1. Imprinting and rearing on alternative host-plant species over several generations may affect performance and preferences of herbivorous insects. In this study, the adjustment potential to alternative hosts was investigated in the oligophagous beetle Phaedon cochleariae (F.) (Coleoptera: Chrysomelidae).
2. A population that had been reared for several generations on Brassica rapa was split and transferred to either one of the alternative Brassicaceae species, Sinapis alba and Nasturtium officinale, or was kept on B. rapa for continuous rearing. After 10 generations, a subset of the Sinapis and Nasturtium populations was tested again on the original host species, B. rapa. Larval performance and adult preferences were tested.

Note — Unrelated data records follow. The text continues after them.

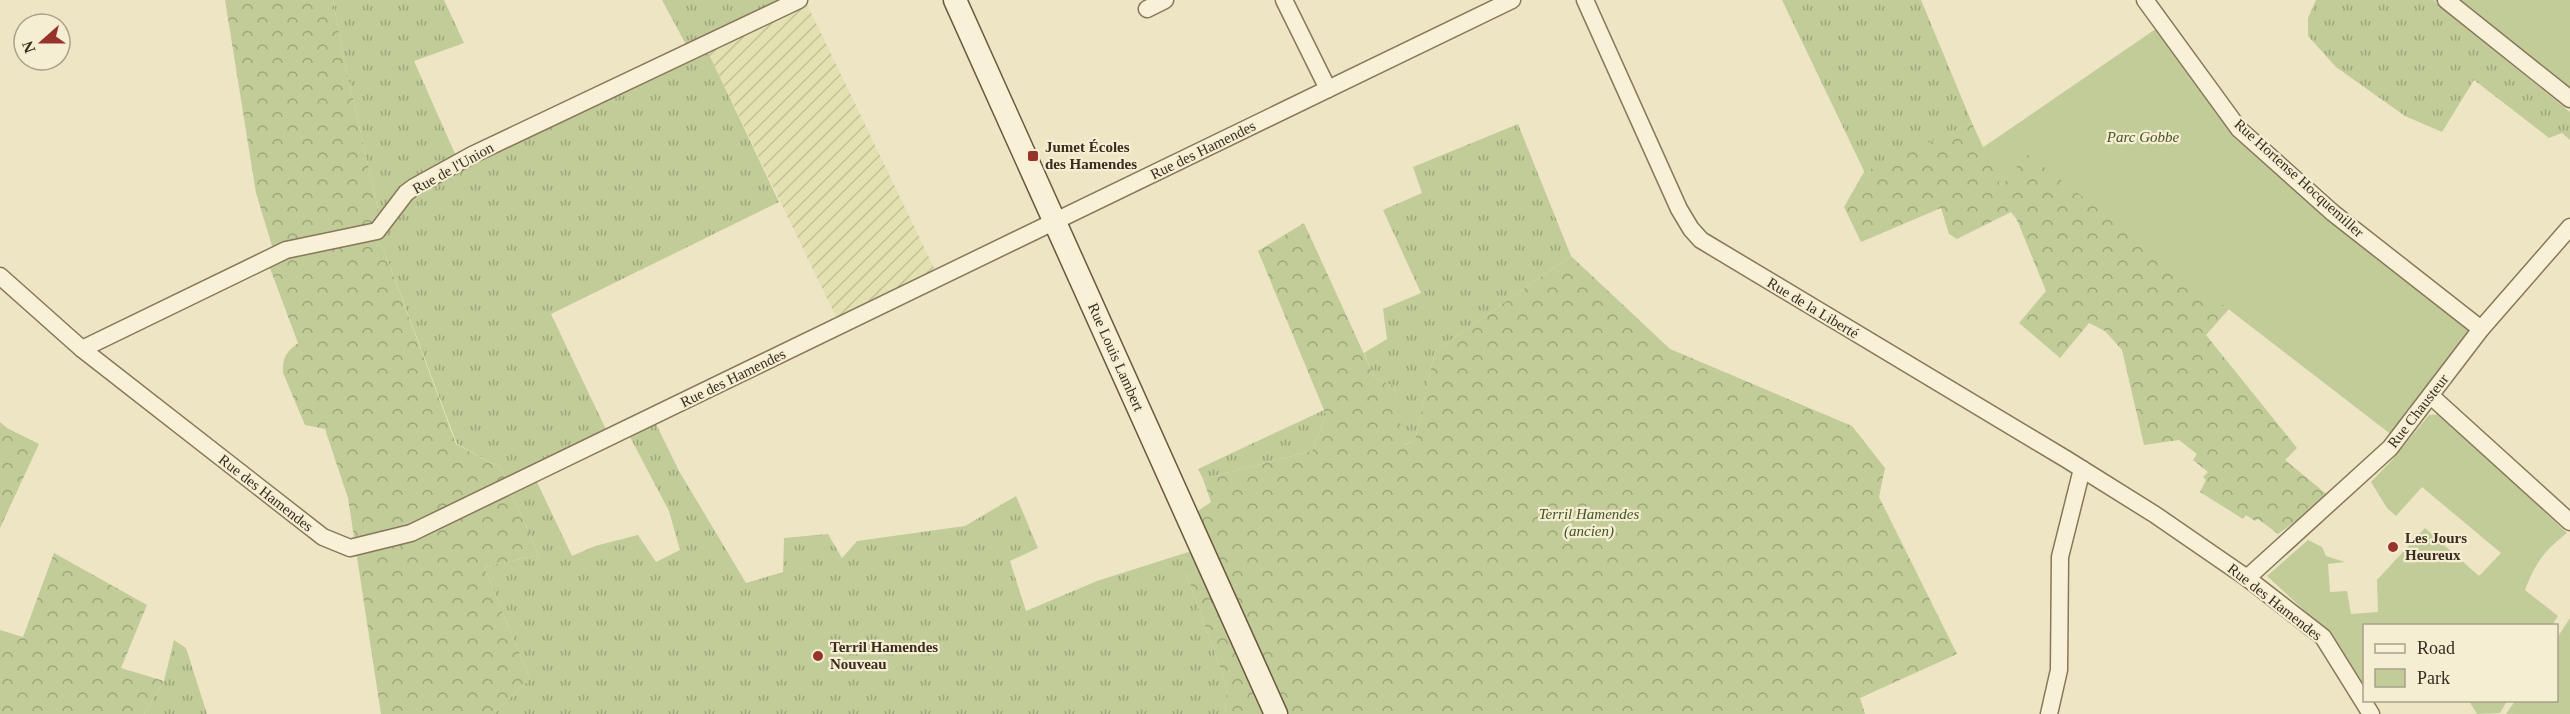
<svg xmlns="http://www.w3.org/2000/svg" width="2570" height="714" font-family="'Times New Roman',serif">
<defs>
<pattern id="farmland-furrows" width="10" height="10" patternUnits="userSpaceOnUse" patternTransform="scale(1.5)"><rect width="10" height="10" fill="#e3e0b1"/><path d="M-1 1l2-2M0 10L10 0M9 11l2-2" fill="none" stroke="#c4c098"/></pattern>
<pattern id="grass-tufts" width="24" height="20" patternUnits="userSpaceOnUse" patternTransform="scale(1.5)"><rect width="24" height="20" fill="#c1cc98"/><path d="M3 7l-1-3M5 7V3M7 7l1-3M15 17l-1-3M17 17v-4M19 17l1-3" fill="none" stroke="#9ea67b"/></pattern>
<pattern id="forest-crowns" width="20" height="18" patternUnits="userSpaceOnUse" patternTransform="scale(1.5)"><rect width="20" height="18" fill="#c1cc98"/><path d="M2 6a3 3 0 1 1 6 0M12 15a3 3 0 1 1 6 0" fill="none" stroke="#9ea67b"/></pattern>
</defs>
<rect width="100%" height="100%" fill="#eee5c4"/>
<path fill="url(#farmland-furrows)" d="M805,0L938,276L839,323L706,48Z"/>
<g fill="url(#grass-tufts)">
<path d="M333,0H444L464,43L414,61L456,156L706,48L779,202L551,314L610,438L536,480L572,556L595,546L638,535L656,562L680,550L669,511L630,437L656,424L679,471L746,583L783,572L784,538L828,534L842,558L857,541L965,526L1016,496L1038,548L1010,561L1026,611L1097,581L1201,548L1213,563L1187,576L1227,687L1225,714H493L530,679L484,567L539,555L500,468L457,444L383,248L372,234L381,222L342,50Z"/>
<path d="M662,0H794L690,52Z"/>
<path d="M1782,0H1921L1972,123L1865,173Z"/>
<path d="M2316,0H2433L2570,112V140L2562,133L2549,138L2474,80L2442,132L2405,116L2336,67L2308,36V18Z"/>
<path d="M1518,124L1571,256L1435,351L1415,440L1403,445L1394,386L1375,378L1364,353L1387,339L1383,309L1421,293L1383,210L1422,193L1413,167Z"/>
<path d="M1324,410L1326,415L1312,451L1203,479L1198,469Z"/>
<path d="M174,640L186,648L207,714H144L164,681Z"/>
</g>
<g fill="url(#forest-crowns)">
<path d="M225,0H333L342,50L381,222L372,234L383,248L456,444L500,468L539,555L484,567L530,679L493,714H381L348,498L325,429L305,425L283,373C282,358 286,352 298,343L268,263L276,259L256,193Z"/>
<path d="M1972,123L2001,186L2027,153L2229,309L2206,335L2297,448L2285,460L2330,497L2278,534L2258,519L2255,521L2246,515L2243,519L2200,492L2206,480L2203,477L2208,472L2193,460L2197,454L2179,440L2144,445L2122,350L2105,331L2089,323L2060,358L2019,323L2046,291L2017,220L2011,212L1957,239L1949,234L1941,208L1861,242L1844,207L1864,172Z"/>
<path d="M1304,223L1375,378L1394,386L1404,445L1415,440L1435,351L1571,256L1670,349L1852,426L1885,468L1879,497L1957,654L1860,698L1865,714H1225L1227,687L1187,576L1213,563L1192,515L1211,502L1203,479L1312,451L1326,415L1258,251Z"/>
<path d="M0,422L7,428L39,444L0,528Z"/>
<path d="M54,553L147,605L121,668L164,681L144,714H0V630L23,637Z"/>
</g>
<g fill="#c1cc98">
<path d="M2434,0H2570V109Z"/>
<path d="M2163,24L2239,129L2481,329L2397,439L2027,154L2001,186L1982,148Z"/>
<path d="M2441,414L2567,533C2544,551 2536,562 2525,590L2558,616L2552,625L2364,626V689L2328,637L2305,611L2267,576L2308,540L2322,547L2326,556L2345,562L2328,564L2330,592L2347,591L2351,614L2378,612L2377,580L2425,528L2479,576L2501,553L2422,487L2396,516L2387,508L2371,482L2393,459L2429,415Z"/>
<path d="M2570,618V714H2506L2515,701L2556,700L2557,638Z"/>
<path d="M2469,701H2507L2500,713L2477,714Z"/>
</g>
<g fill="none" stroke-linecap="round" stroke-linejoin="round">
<defs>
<g id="street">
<path d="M1284,0L1328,89"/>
<path d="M1585,0L1679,209L1691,229L1701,240L2066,459L2154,514L2247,578L2323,637L2371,714"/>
<path d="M2145,0L2239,129L2333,213L2481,329"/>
<path d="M2446,0L2570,99"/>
<path d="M1147,9L1165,0"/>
<path d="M0,276L82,349L323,537L350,548L411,533L1512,0"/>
<path d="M82,349L286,250L377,231L406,193L414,187L472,155L799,0"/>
<path d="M2431,396L2570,522"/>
<path d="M2247,578L2390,448L2481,329L2570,227"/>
<path d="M2049,714L2059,670L2060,557L2082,469"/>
</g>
<path id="secondary" d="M955,0L1276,714"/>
</defs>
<use href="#street" stroke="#88775a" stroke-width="19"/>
<use href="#secondary" stroke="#6a583e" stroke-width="25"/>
<use href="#street" stroke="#f8f1d7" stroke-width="16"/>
<use href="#secondary" stroke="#f8f1d7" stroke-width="22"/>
</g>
<g fill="#96342b" stroke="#f5eed3" stroke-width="2">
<rect x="1027" y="150" width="12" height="12" rx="3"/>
<circle cx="2393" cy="547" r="6"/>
<circle cx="818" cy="656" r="6"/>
</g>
<g text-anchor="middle" stroke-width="4.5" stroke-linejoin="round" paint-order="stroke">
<g font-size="15" font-style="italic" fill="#445425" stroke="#f5eed3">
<text x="2143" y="142">Parc Gobbe</text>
<text x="1589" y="519">Terril Hamendes<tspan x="1589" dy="17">(ancien)</tspan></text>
</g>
<g font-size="15" font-weight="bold" fill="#382d1e" stroke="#f5eed3" text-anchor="start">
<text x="1045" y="152">Jumet Écoles<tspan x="1045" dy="17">des Hamendes</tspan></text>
<text x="2405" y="543">Les Jours<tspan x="2405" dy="17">Heureux</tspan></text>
<text x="830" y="652">Terril Hamendes<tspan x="830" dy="17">Nouveau</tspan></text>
</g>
<g font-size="15" fill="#382d1e" stroke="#f5eed3">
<text transform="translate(1203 150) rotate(-26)" y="5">Rue des Hamendes</text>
<text transform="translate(453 168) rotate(-29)" y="5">Rue de l'Union</text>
<text transform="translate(2299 178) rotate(42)" y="5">Rue Hortense Hocquemiller</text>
<text transform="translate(1813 308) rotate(31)" y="5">Rue de la Liberté</text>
<text transform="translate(1116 357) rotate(66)" y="5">Rue Louis Lambert</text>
<text transform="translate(733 378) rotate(-26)" y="5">Rue des Hamendes</text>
<text transform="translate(2418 411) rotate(-52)" y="5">Rue Chausteur</text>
<text transform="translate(266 493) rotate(38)" y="5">Rue des Hamendes</text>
<text transform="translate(2275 602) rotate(38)" y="5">Rue des Hamendes</text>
</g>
</g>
<rect x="2363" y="624" width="195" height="78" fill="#f5eed3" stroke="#a9a18b" stroke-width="1.5"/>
<rect x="2375" y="644" width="30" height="9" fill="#f8f1d7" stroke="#a9a18b" stroke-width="1.5"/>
<text x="2417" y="654" font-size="18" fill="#382d1e">Road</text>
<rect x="2375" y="669" width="30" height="18" fill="#c1cc98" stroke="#a9a18b" stroke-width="1.5"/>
<text x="2417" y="684" font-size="18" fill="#382d1e">Park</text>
<g transform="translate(42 42) rotate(249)"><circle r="28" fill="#f5eed3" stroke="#a9a18b" stroke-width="1.5"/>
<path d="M0-4.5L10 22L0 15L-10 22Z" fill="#96342b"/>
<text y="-9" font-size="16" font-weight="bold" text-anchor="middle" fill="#382d1e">N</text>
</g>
</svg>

3. In the second generation, beetles performed better (higher body mass and faster larval development) on B. rapa than on the two alternative species. No evidence for imprinting was found. After 10 generations of selection on the alternative plant species, the performance of the beetles on these species improved. This effect was more pronounced on S. alba than on N. officinale. However, the performance on B. rapa after 10 generations of selection on the alternative species was unaffected, and was nearly equal to the insects kept continuously on B. rapa, with slight deviations only in the lines selected on N. officinale.
4. Most females preferred to oviposit on B. rapa independent of their experience, suggesting a genetic fixation and/or a positive relationship between larval performance and adult preference. Preferences may have been also driven by physical leaf characteristics.